-------- FRAGMENTO SELECCIONADO --------
Hemos terminado ya la Navidad, pero las lecturas de la misa nos siguen
invitando a contemplar ese misterio: el Señor, Dios Hijo, ha venido a nosotros
para librarnos de la muerte, del pecado, del sufrimiento. De la esclavitud a la
que estábamos sometidos. Nos adentramos con silencio interior en este misterio
que se acerca hoy a mí. Quiere llegar a mi corazón. Para ello basta que dirija
mis ojos a la Palabra que la reciba con corazón atento. Así, esa venida del
Señor es real no solo en la vida histórica de Jesús, sino también hoy en mí.
También hoy viene su Palabra y esta vez se encarna en mi cuerpo, en mis
acciones, en mis palabras, en mi vida.
“Participó Jesús de nuestra carne y sangre, para aniquilar mediante la
muerte al señor de la muerte”. El Señor viene hoy a mi vida a liberarme de mis
muertes. A vencer todo temor porque Él vence a la muerte. Él “se acuerda de su
alianza eternamente”, no se olvida de mí. Aunque soy el más pequeñito de sus criaturas
me mira con amor para que cante “sus hazañas a los pueblos”. Qué hermoso sería
aprovechar la oración de Dios para agradecer y alabar a Dios por todas las
maravillas que va a hacer en mí a lo largo del día de hoy. No necesitamos
experimentarlo para saberlo porque la fe nos enseña que Dios hace proezas todos
los días con nosotros. Él gobierna toda nuestra vida.
El Evangelio puede apoyar nuestra pobre fe. Nos presenta un día de Jesús. Cambiemos los nombres y los escenarios. El Señor no me habla en el Evangelio de lo que un día hizo en Galilea, sino que me cuenta por adelantado lo que va a hacer conmigo hoy. Nos va a levantar de nuestra fiebre para convertirnos en servidores amorosos de nuestros hermanos. Va a llevarse nuestras enfermedades y sostenernos ante los demonios que nos acechan. Nos va a enseñar a orar. Va a orar al Padre en nosotros. Nos va a llevar a predicar su Palabra junto a Él. ¡Qué maravilla!, ¡cuántos milagros! Repitamos simplemente: “El Señor es bueno, el Señor es bueno”.
-------- DATOS PARA REVISAR --------
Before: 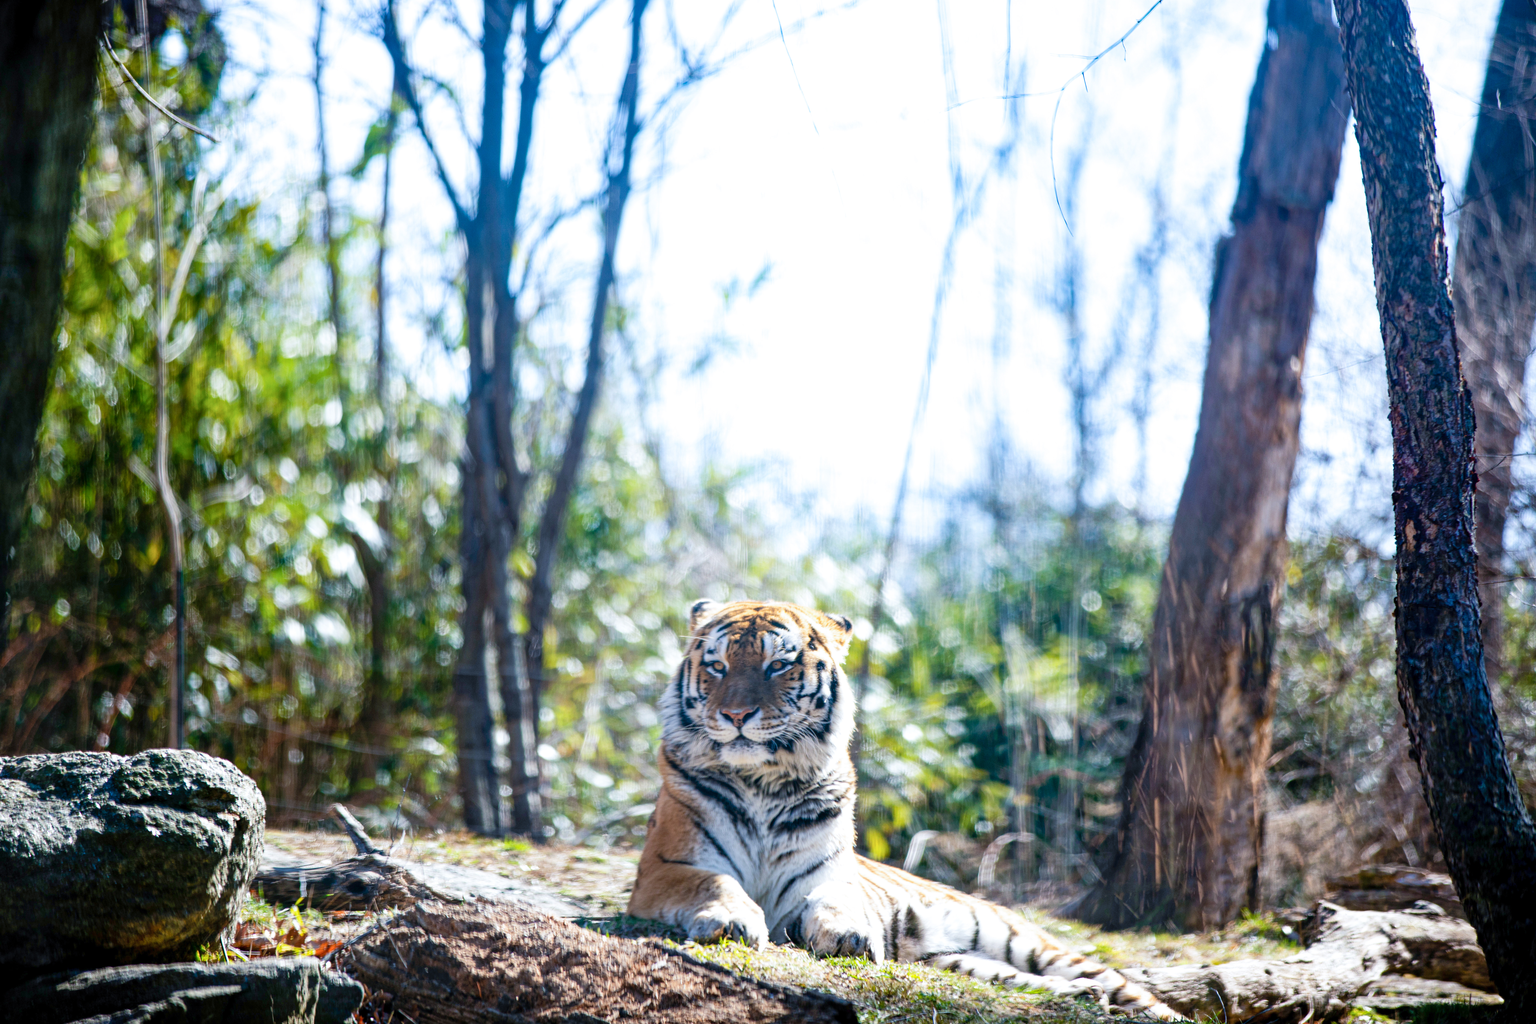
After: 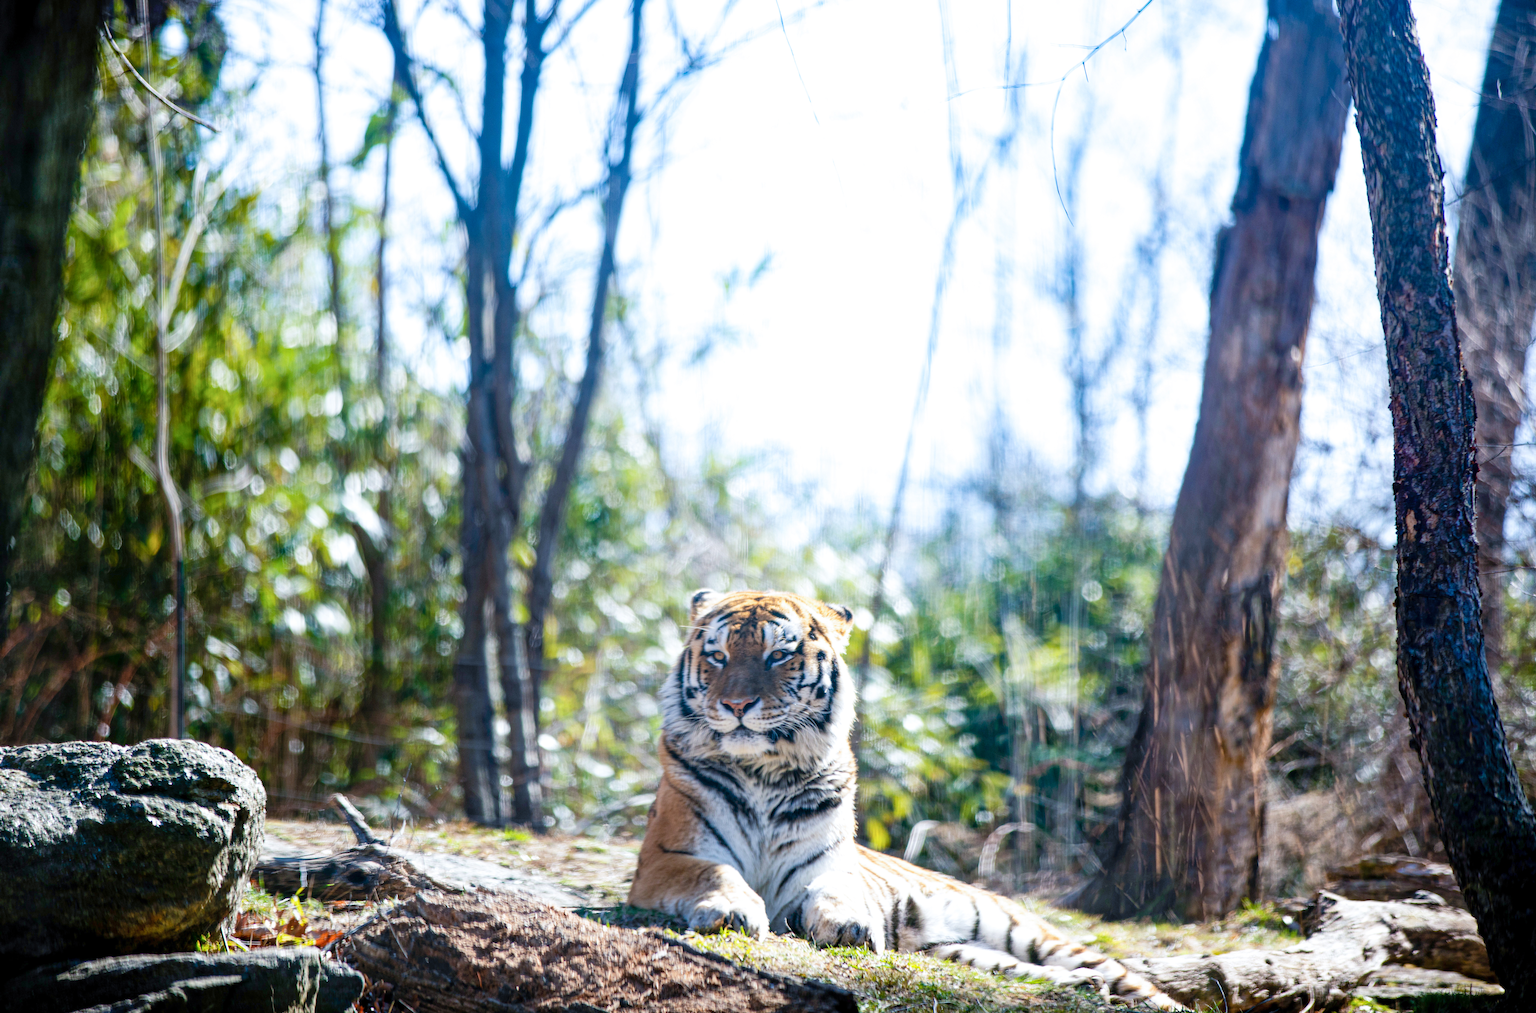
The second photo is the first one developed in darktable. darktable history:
base curve: curves: ch0 [(0, 0) (0.283, 0.295) (1, 1)], preserve colors none
crop: top 1.049%, right 0.001%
--------
### TAREAS PROPUESTAS:
**A.** ¿En qué se encarna hoy la Palabra, según el fragmento? Enumera todo lo que menciona.
**B.** Responde estas preguntas sobre el fragmento:
(i) ¿Qué se dice al comienzo que ya ha terminado?
(ii) ¿De qué nos va a levantar el Señor, según lo que presenta el Evangelio?
(iii) ¿Qué frase invita a repetir el fragmento al final?
**C.** Transcribe el pasaje del fragmento que arranca con las palabras "También hoy viene" y concluye con "toda nuestra vida.".

### RESPUESTAS A CONTINUACIÓN:
**A.** En mi cuerpo, en mis acciones, en mis palabras y en mi vida.

**B.**
(i) La Navidad.
(ii) De nuestra fiebre.
(iii) "El Señor es bueno, el Señor es bueno".

**C.**
También hoy viene su Palabra y esta vez se encarna en mi cuerpo, en mis
acciones, en mis palabras, en mi vida.
“Participó Jesús de nuestra carne y sangre, para aniquilar mediante la
muerte al señor de la muerte”. El Señor viene hoy a mi vida a liberarme de mis
muertes. A vencer todo temor porque Él vence a la muerte. Él “se acuerda de su
alianza eternamente”, no se olvida de mí. Aunque soy el más pequeñito de sus criaturas
me mira con amor para que cante “sus hazañas a los pueblos”. Qué hermoso sería
aprovechar la oración de Dios para agradecer y alabar a Dios por todas las
maravillas que va a hacer en mí a lo largo del día de hoy. No necesitamos
experimentarlo para saberlo porque la fe nos enseña que Dios hace proezas todos
los días con nosotros. Él gobierna toda nuestra vida.